[RECORDS SUPPLIED — start]
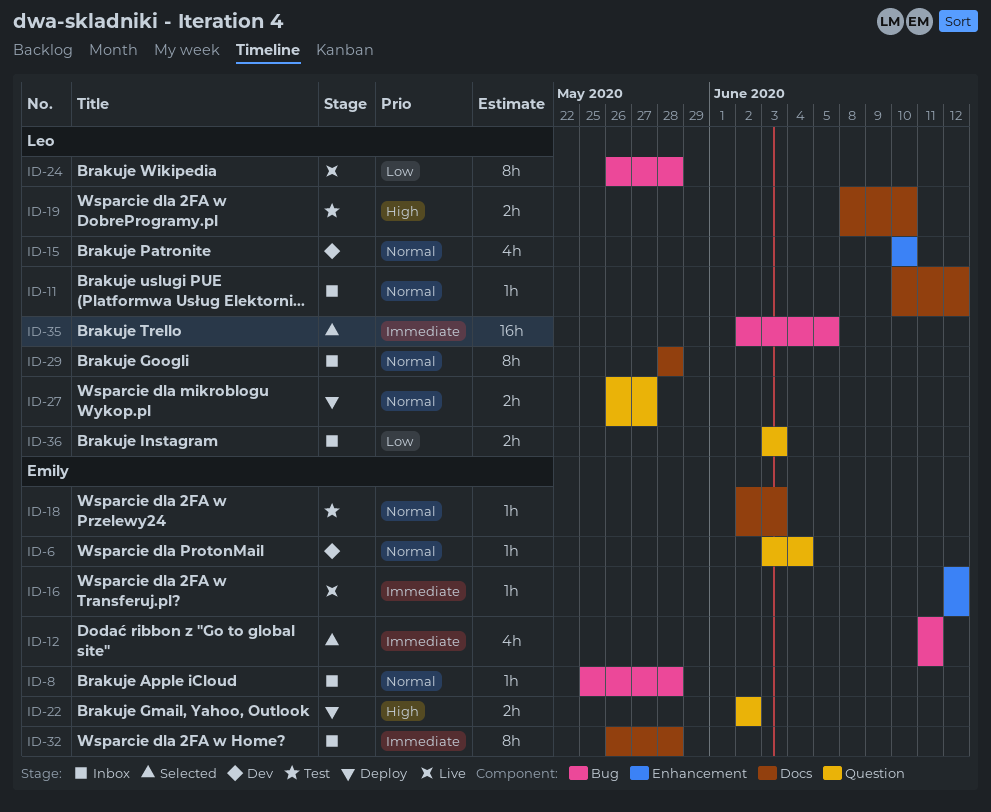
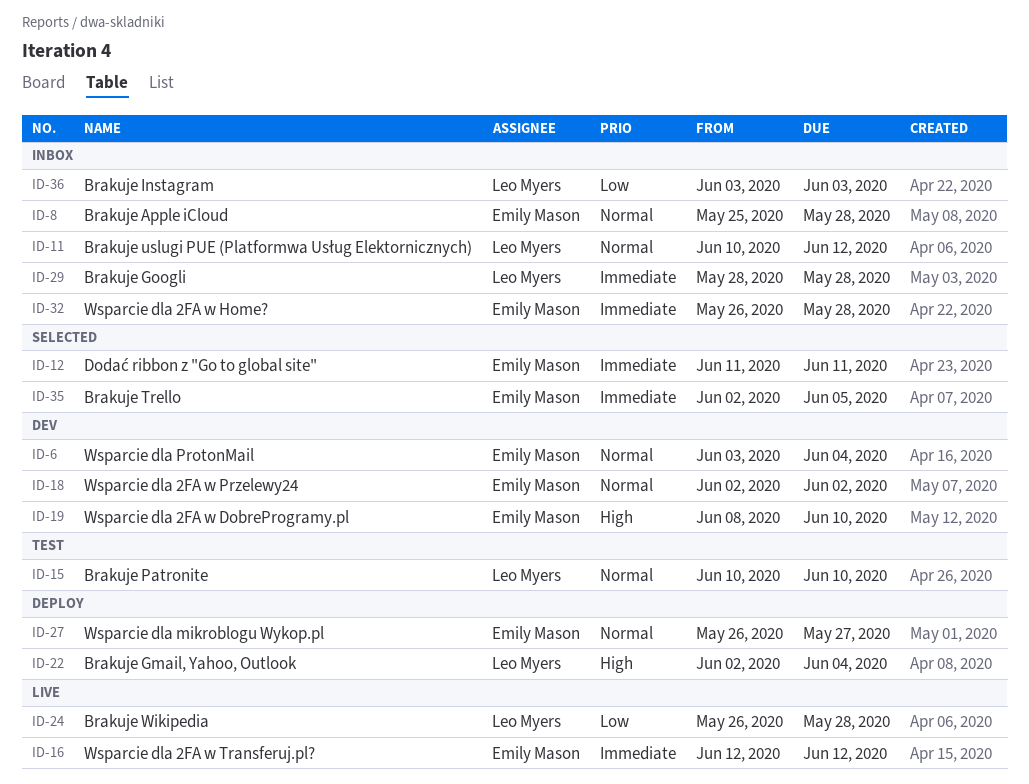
ID-15, status: Dev -> Test
ID-18, status: Test -> Dev
ID-18, due: Jun 3 -> Jun 2
ID-19, status: Test -> Dev
ID-19, owner: Leo Myers -> Emily Mason
ID-22, owner: Emily Mason -> Leo Myers
ID-22, due: Jun 2 -> Jun 4
ID-27, owner: Leo Myers -> Emily Mason
ID-29, priority: Normal -> Immediate
ID-35, owner: Leo Myers -> Emily Mason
[RECORDS SUPPLIED — finish]
Please give the count of lines above with "status", nothing else.

3